#### Material provided

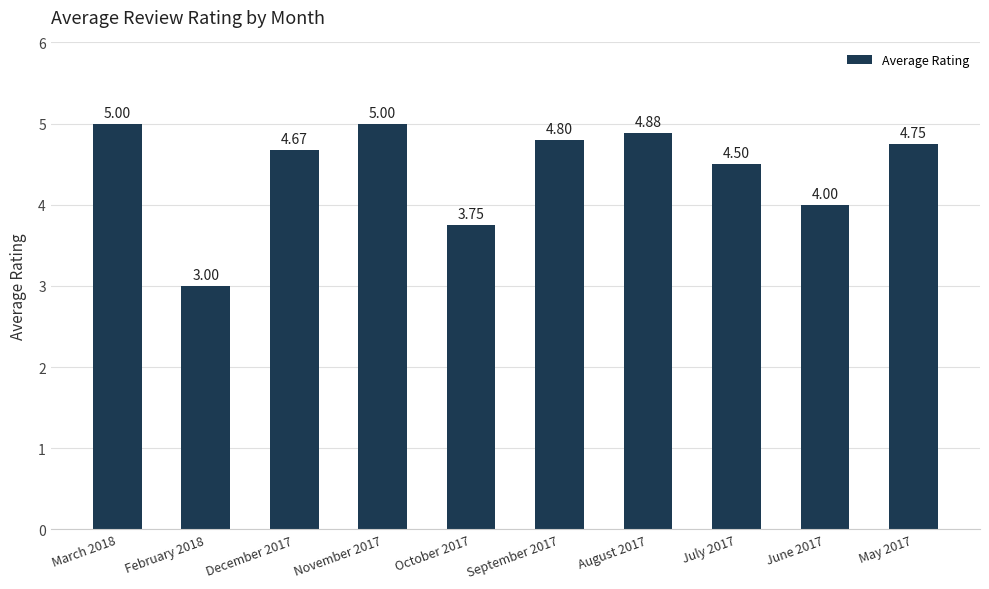

What is the average value?

4.4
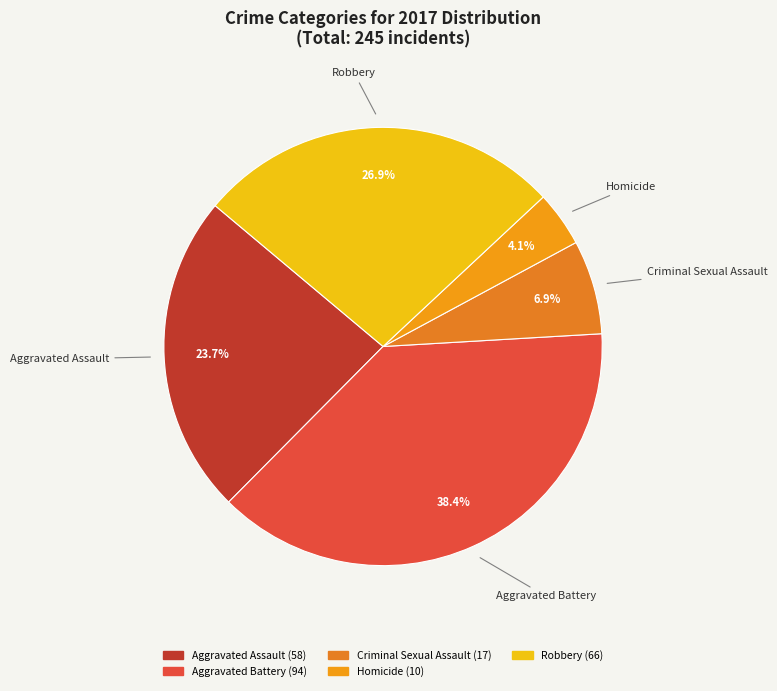

Which category has the biggest portion of the pie?

Aggravated Battery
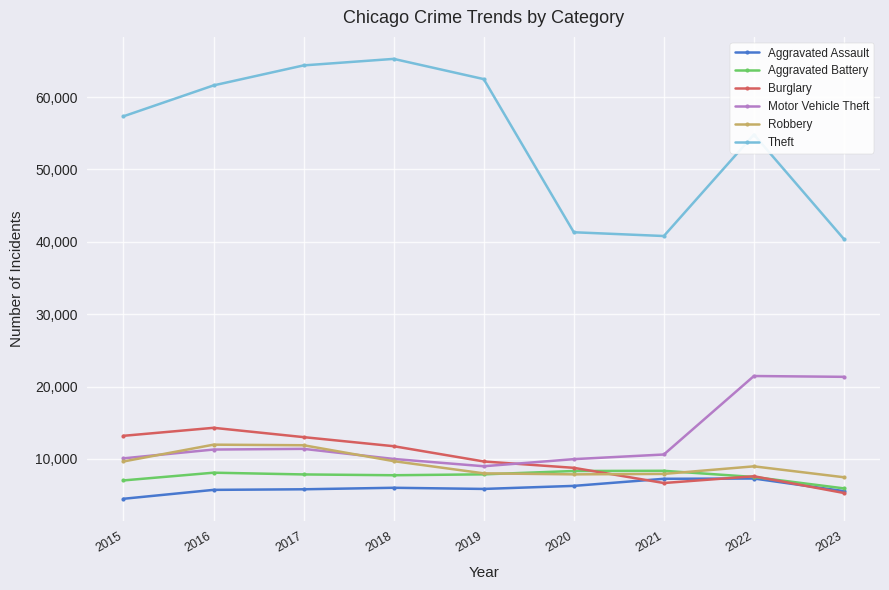

The value of Robbery at 2017 is 11880. True or false?

True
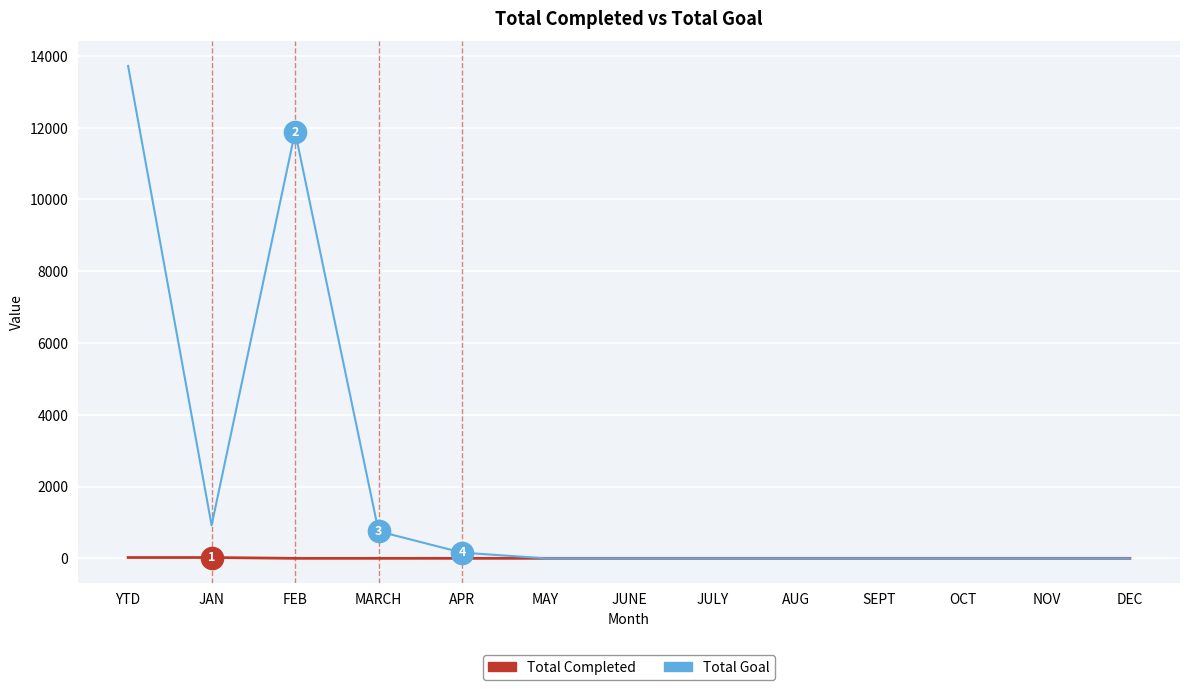

Where is the first local maximum for Total Goal?

FEB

########

(Exercise)
Report every line of the material above that contains the word "True". Case matters.

(Task result)
The value of Robbery at 2017 is 11880. True or false?
True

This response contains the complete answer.